Auf solche Provokationen und Allüren kann es nur eine nachhaltige Antwort geben: Betriebe wie Zumtobel, die Massenentlassungen und Schließungen planen und damit dem Interesse der Belegschaft und der gesamten Region massiv schaden, gehören enteignet, in öffentliches Eigentum überführt und unter die Kontrolle der Beschäftigten und Gewerkschaften gestellt.
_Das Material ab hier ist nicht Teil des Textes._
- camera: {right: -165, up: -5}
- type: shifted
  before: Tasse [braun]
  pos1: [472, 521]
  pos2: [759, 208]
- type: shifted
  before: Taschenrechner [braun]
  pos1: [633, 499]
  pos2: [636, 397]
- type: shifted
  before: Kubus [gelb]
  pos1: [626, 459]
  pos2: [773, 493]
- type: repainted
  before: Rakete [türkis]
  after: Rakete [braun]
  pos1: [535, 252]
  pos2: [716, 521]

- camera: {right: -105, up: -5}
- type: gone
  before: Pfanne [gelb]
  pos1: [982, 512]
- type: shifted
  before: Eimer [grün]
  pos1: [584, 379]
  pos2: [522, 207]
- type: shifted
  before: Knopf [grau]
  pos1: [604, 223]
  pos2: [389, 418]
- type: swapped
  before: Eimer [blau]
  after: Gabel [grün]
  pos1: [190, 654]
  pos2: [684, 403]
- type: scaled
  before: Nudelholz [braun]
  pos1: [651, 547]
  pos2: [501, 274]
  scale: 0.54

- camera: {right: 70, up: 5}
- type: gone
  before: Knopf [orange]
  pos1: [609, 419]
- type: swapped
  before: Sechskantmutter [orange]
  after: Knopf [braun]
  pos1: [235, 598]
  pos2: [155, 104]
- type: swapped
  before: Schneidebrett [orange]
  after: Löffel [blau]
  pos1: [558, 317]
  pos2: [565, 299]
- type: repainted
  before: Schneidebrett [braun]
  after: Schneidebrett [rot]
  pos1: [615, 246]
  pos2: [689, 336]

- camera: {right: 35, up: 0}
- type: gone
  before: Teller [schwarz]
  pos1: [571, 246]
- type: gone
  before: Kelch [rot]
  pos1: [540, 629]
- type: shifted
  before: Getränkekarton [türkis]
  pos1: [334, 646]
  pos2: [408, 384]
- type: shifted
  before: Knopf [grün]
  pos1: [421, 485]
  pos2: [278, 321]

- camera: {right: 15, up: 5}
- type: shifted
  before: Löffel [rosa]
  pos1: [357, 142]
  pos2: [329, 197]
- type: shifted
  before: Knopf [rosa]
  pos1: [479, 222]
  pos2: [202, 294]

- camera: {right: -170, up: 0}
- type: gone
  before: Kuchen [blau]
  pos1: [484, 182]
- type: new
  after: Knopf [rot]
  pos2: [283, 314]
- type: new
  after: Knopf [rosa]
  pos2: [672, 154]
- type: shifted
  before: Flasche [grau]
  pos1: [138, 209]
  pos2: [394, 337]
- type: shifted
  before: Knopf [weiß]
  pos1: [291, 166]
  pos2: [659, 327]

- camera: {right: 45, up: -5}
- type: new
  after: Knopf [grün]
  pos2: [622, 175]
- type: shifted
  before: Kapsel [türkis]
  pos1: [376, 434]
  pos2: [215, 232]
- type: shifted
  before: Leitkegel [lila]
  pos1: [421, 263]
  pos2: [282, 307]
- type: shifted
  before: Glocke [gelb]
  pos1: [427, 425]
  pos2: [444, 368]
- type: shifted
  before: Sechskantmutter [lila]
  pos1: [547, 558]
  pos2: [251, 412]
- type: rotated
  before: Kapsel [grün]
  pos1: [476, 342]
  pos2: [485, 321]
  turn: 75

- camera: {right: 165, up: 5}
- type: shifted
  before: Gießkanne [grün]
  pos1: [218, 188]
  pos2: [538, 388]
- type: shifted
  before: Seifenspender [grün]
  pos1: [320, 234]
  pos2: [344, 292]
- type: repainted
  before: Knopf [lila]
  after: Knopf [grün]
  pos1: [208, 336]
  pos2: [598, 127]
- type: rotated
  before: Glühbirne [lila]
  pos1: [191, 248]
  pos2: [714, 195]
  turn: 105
Eine solche Forderung kann im Kampf um die Erhaltung eines Betriebs und Mobilisierungen für die Verteidigung aller Arbeitsplätze einen Orientierungspunkt für Abwehrkämpfe und breite Bündnisse mit anderen Belegschaften, Gewerkschaften und gesellschaftlichen Kräften in den betroffenen Regionen bilden und für Aufbruchstimmung sorgen. Vielleicht können auch die Erfahrungen aus Betriebsbesetzungen in der alten Bundesrepublik in den 1970er und 1980er Jahren oder aus Lateinamerika im letzten Jahrzehnt weiterhelfen. Solche Beispiele zeigen, dass Belegschaften auf eigene Faust und mit ihren eigenen Talenten in der Lage sind, den Betrieb ohne Bevormundung durch renditehungrige Manager, Aktionäre und ihre „Berater“ in Selbstverwaltung weiter zu führen. Die Zumtobel-Belegschaft verkörpert unendliche Kompetenz, Erfahrung, Fleiß und Flexibilität. Sie kann genügend sinnvolle und benötigte Produkte für Krankenhäuser und andere öffentliche Einrichtungen entwickeln und herstellen. Es wäre ein Verbrechen, diese Belegschaft auseinander zu jagen. Vielen droht über kurz oder lang Hartz IV oder eine bestenfalls eine „Leiharbeitskarriere“.

„Das ist doch utopisch, revolutionär und nicht verfassungskonform“, werden manche einwenden. Dann schauen wir doch mal in die Verfassung, ganz konkret in die Hessische Landesverfassung, die vor 70 Jahren vom Volk mit breiter Mehrheit angenommen wurde. Für Fälle wie Zumtobel in Usingen enthält Artikel 39 eine klare Handlungsanleitung. „Jeder Missbrauch der wirtschaftlichen Freiheit ist untersagt“, heißt es darin. „Vermögen, das die Gefahr solchen Missbrauchs wirtschaftlicher Freiheiten in sich birgt, ist auf Grund gesetzlicher Bestimmungen in Gemeineigentum zu überführen.“ Auch zur Entschädigungsfrage eine klare Ansage: „Bei festgestelltem Missbrauch wirtschaftlicher Macht ist in der Regel die Entschädigung zu versagen.“ Worauf warten wir noch?